▸ DIRECTIONS: Can you turn everything from the line containing "26: (232, 147)" down to the line containing "42: (244, 173)" into a Markdown table with a Row column numbering each line and a Line column holding its text, with blank lines left out?
□ □ □ □ □
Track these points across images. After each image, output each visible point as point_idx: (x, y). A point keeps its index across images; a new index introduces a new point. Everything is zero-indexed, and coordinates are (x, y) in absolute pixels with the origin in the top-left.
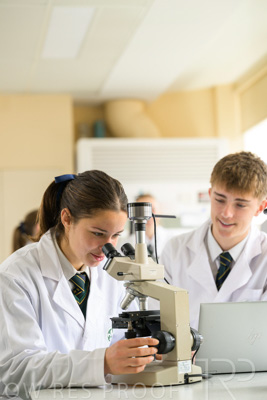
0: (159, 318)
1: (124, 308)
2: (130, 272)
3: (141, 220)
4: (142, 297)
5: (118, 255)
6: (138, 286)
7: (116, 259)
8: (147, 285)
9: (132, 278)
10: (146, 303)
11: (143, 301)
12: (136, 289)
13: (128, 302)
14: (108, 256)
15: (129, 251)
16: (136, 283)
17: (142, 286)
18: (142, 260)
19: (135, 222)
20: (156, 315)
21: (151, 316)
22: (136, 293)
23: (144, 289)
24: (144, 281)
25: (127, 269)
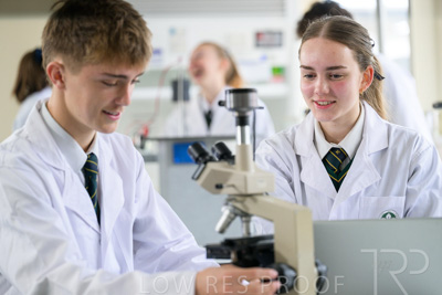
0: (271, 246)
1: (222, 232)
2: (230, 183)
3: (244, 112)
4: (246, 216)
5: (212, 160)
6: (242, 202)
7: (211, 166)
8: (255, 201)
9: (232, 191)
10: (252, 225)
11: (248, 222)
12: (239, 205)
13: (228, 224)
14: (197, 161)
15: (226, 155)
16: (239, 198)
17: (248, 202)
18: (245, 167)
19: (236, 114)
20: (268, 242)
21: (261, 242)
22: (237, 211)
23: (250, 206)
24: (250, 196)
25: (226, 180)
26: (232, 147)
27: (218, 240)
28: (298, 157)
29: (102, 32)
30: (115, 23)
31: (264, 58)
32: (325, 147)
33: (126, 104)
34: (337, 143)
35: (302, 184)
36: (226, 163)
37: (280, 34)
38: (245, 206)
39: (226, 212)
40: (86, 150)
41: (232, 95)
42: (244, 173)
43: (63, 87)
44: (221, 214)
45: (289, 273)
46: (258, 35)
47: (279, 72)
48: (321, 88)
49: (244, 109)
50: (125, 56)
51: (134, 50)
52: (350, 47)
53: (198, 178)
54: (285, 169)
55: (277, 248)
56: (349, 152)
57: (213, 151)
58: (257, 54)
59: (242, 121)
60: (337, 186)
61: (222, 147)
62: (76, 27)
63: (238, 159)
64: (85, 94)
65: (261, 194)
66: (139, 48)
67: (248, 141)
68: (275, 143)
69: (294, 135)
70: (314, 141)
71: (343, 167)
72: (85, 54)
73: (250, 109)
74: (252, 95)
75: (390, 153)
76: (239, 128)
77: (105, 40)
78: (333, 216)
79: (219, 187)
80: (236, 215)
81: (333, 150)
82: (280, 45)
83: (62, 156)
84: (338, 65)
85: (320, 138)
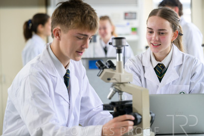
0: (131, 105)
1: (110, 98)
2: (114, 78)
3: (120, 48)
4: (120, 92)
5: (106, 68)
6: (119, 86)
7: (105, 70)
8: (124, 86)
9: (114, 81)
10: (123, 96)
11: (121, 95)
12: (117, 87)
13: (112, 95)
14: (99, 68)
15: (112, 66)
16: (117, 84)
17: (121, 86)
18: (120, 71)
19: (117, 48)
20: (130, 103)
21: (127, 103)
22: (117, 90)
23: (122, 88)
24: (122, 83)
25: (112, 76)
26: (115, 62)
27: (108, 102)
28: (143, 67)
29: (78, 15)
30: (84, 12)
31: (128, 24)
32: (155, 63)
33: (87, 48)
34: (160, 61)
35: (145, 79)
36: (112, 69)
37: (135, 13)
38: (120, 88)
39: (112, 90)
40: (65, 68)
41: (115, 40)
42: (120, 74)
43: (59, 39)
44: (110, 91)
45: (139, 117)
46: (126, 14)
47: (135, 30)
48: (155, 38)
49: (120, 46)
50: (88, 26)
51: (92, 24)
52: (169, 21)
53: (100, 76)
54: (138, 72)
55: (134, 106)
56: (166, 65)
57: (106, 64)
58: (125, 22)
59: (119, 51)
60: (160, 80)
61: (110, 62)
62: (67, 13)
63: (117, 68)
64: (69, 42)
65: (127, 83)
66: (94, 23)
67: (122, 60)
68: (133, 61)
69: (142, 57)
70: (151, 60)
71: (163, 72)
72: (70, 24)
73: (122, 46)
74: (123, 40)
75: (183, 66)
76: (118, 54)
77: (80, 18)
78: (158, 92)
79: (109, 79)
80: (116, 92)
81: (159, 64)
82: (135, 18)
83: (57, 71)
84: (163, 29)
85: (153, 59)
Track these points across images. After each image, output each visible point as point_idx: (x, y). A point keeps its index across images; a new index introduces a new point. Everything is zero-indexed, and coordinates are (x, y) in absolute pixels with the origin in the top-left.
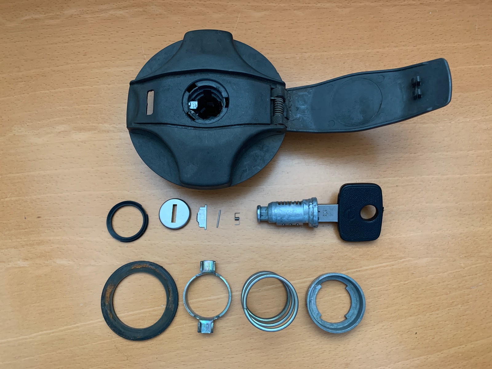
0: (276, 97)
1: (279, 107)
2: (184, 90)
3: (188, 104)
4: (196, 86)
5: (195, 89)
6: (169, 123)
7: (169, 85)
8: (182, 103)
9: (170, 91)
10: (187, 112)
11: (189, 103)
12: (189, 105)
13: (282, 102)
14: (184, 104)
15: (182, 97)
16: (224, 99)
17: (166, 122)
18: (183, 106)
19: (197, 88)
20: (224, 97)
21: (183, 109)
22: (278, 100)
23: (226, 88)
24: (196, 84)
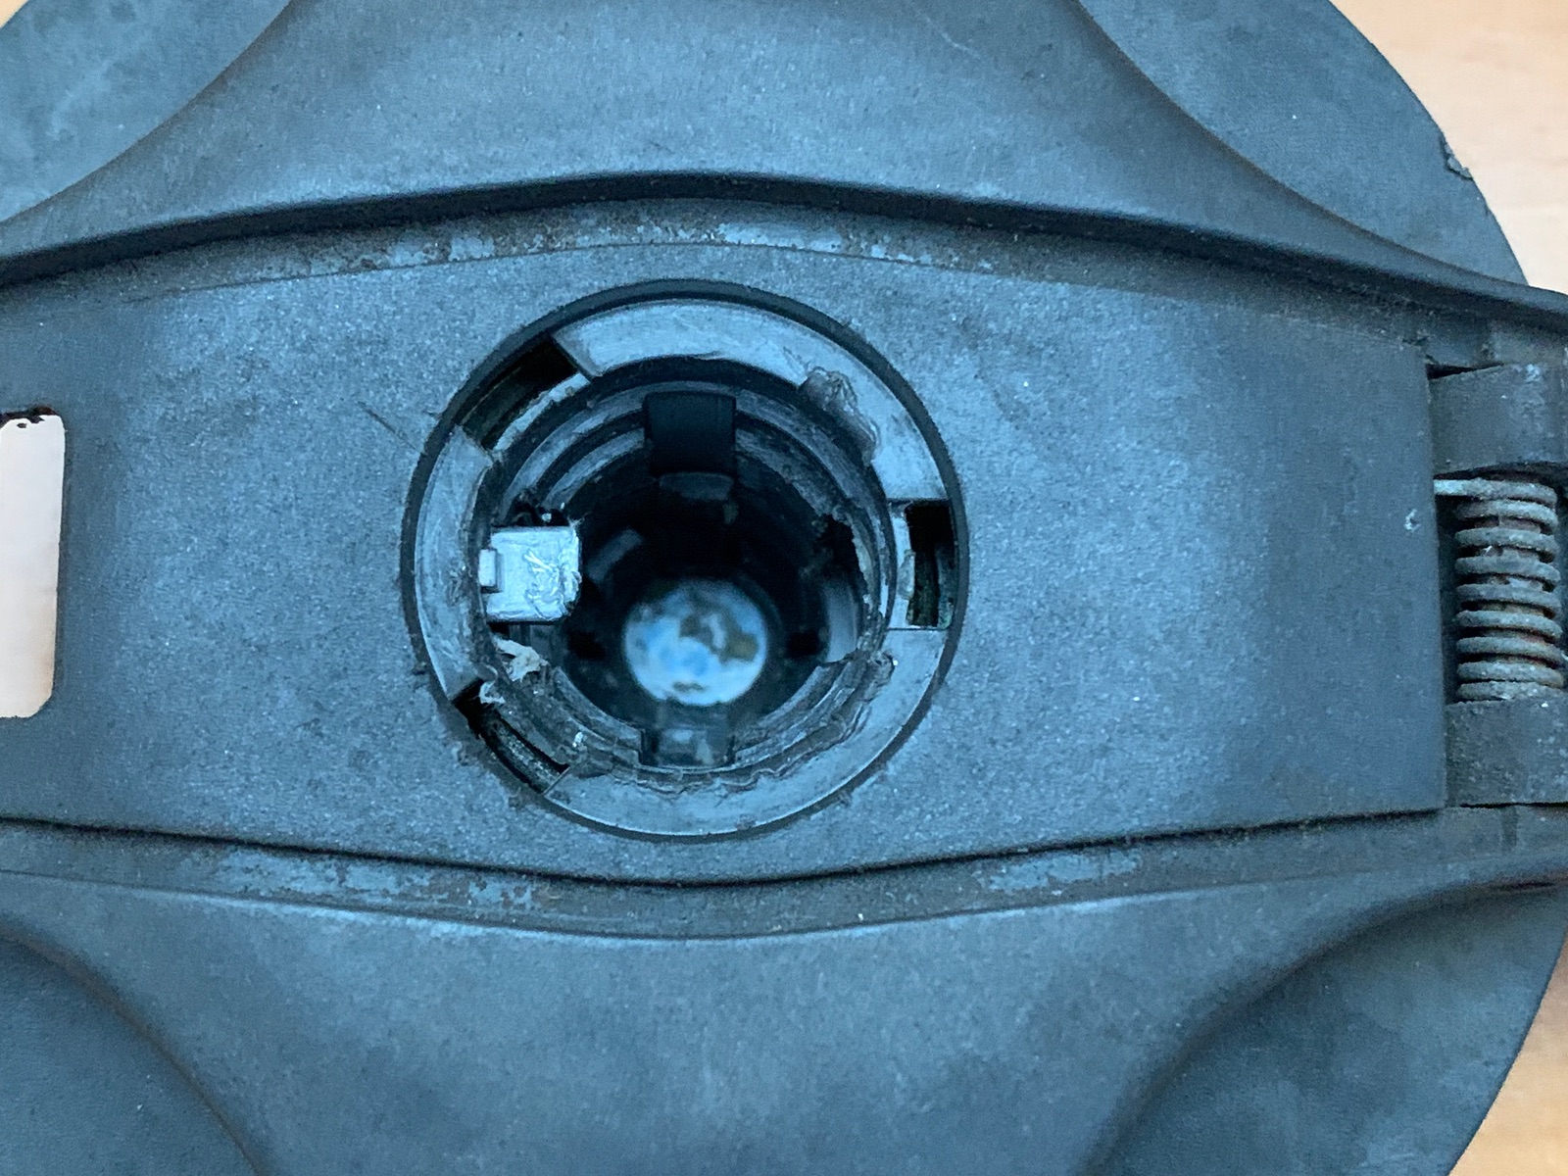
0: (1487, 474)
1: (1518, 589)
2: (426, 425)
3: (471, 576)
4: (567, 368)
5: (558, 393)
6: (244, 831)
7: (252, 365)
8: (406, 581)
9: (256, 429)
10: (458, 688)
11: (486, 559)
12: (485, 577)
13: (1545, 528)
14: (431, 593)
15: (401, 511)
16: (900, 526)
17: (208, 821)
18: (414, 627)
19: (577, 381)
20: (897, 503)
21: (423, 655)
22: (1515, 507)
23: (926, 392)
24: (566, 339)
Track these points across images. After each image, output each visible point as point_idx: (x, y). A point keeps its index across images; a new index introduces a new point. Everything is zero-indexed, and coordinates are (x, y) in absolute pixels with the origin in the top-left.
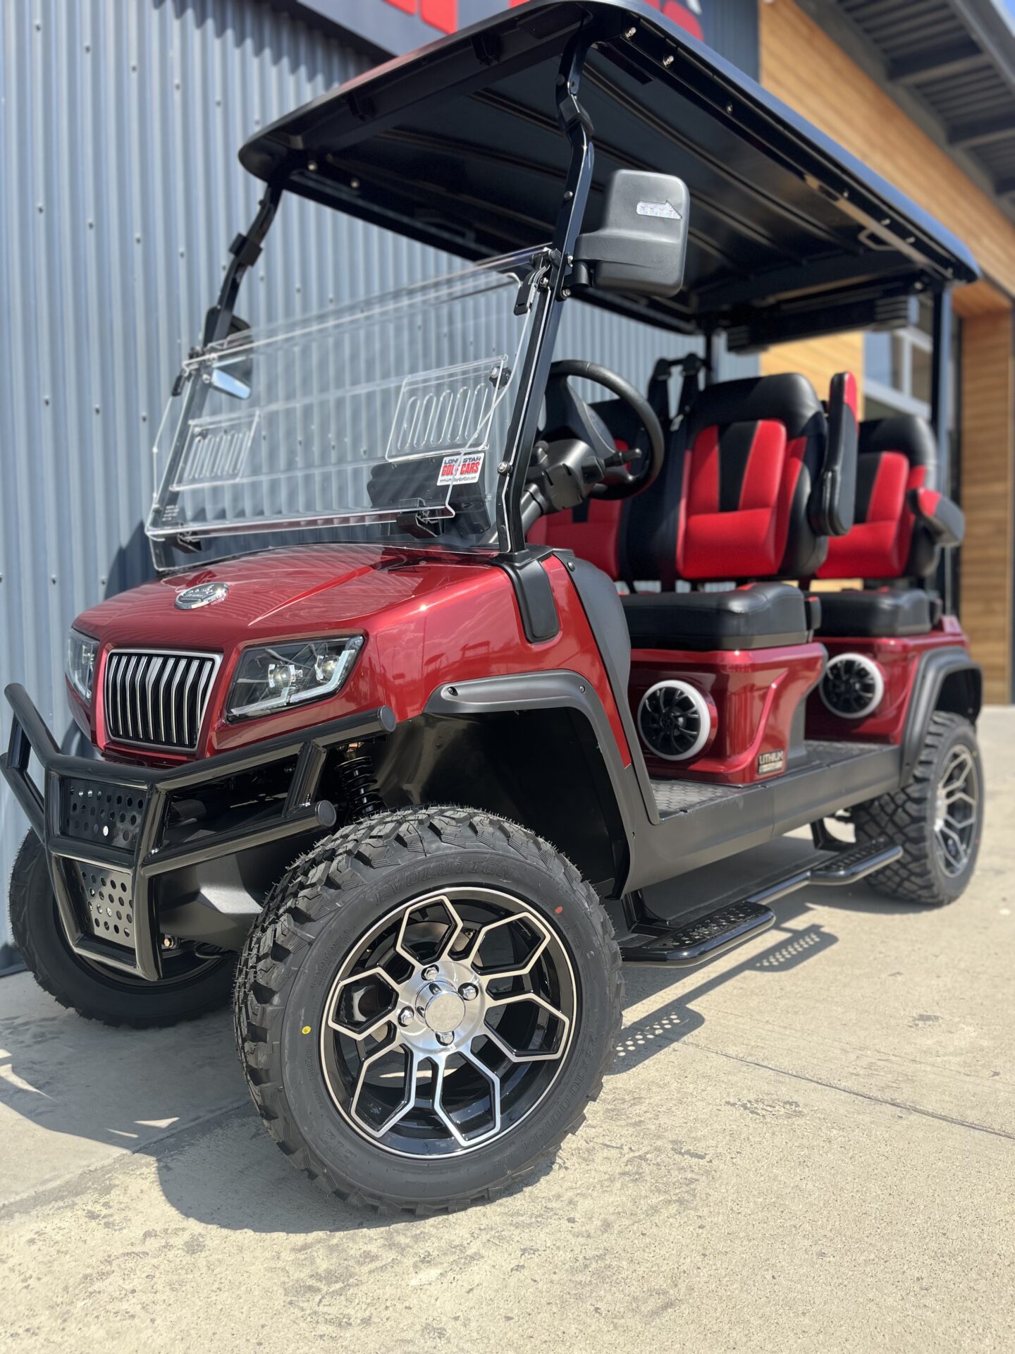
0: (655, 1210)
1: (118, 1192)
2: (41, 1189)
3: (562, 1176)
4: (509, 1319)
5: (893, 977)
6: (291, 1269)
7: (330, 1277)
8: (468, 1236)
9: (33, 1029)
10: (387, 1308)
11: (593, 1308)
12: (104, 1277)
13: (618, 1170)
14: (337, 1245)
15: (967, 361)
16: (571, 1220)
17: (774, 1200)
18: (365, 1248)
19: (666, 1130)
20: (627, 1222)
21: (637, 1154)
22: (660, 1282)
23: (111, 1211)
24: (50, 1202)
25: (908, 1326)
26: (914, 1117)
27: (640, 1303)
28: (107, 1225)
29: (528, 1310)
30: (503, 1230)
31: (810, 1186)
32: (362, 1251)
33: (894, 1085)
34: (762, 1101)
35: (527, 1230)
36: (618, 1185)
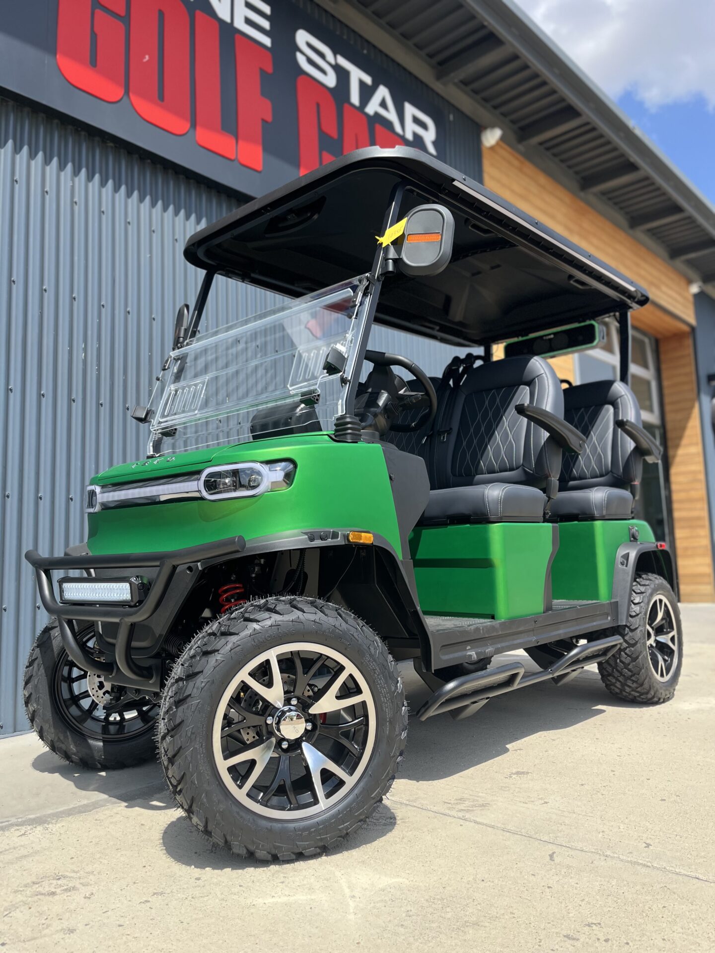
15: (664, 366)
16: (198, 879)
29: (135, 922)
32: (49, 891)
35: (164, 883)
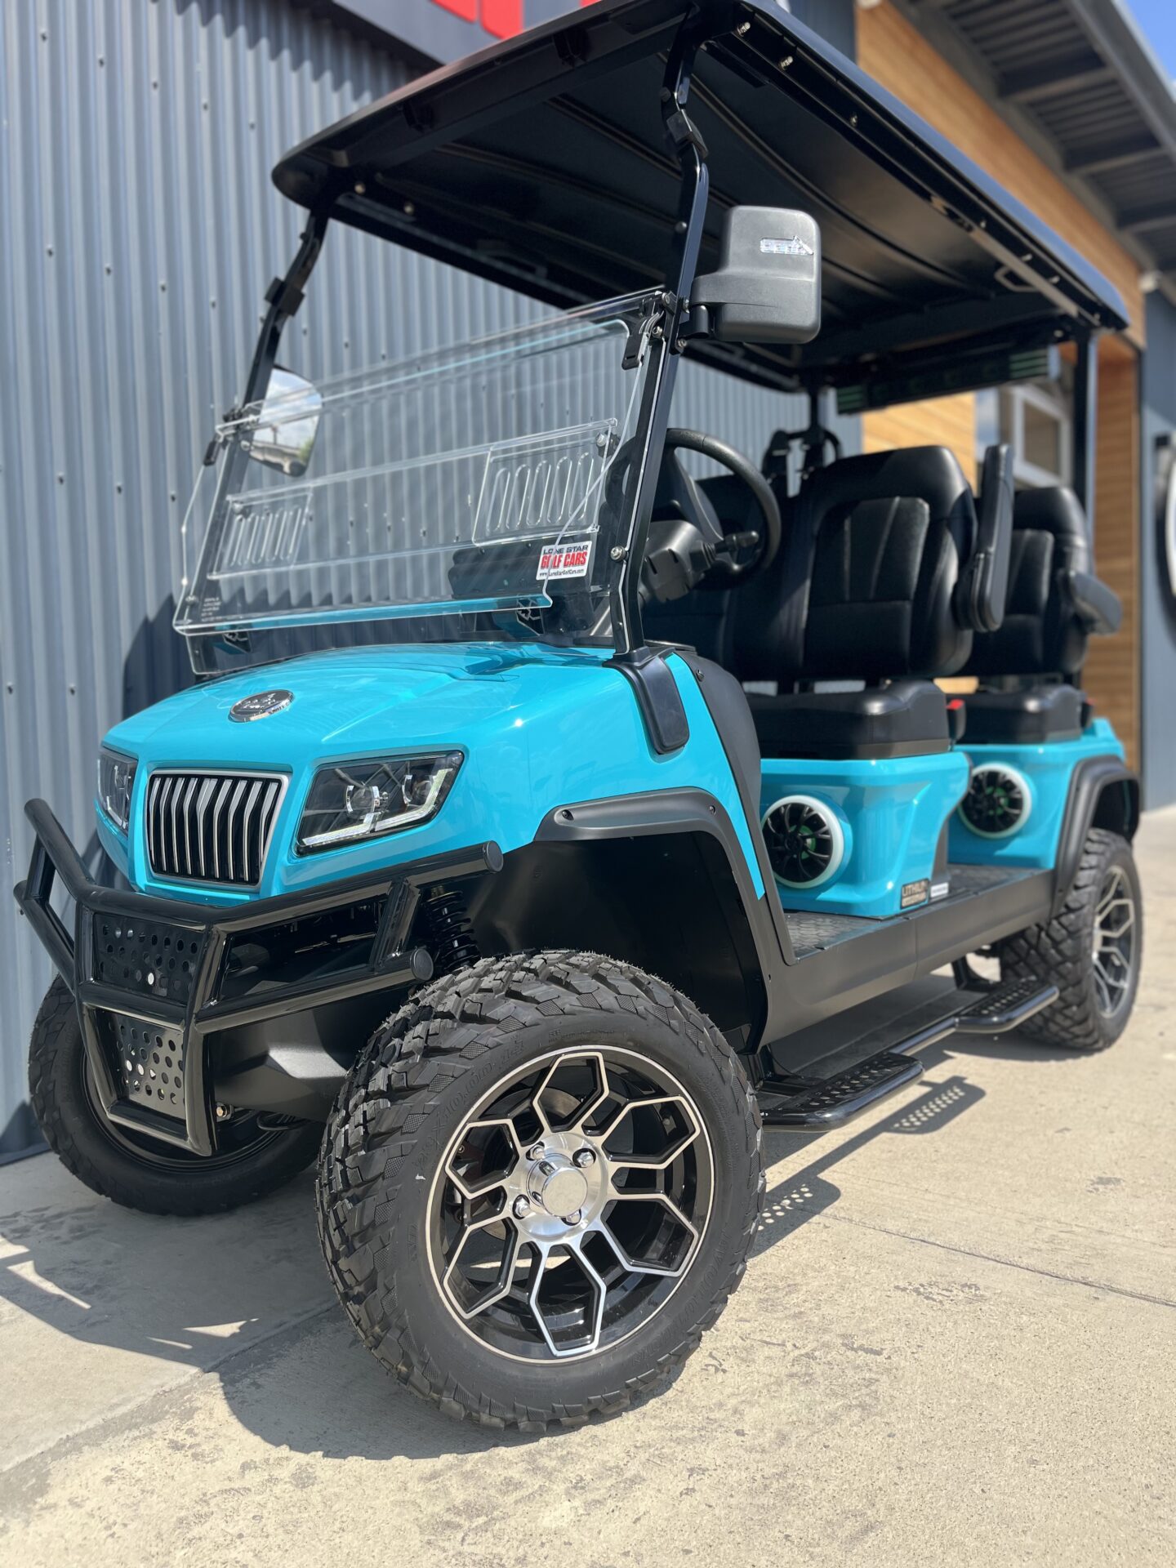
□ □ □ □ □
▸ WRITTEN RESPONSE:
| Row | Line |
|---|---|
| 1 | 26: (232, 147) |
| 2 | 27: (218, 240) |
| 3 | 28: (298, 157) |
| 4 | 29: (102, 32) |
| 5 | 30: (115, 23) |
| 6 | 31: (264, 58) |
| 7 | 32: (325, 147) |
| 8 | 33: (126, 104) |
| 9 | 34: (337, 143) |
| 10 | 35: (302, 184) |
| 11 | 36: (226, 163) |
| 12 | 37: (280, 34) |
| 13 | 38: (245, 206) |
| 14 | 39: (226, 212) |
| 15 | 40: (86, 150) |
| 16 | 41: (232, 95) |
| 17 | 42: (244, 173) |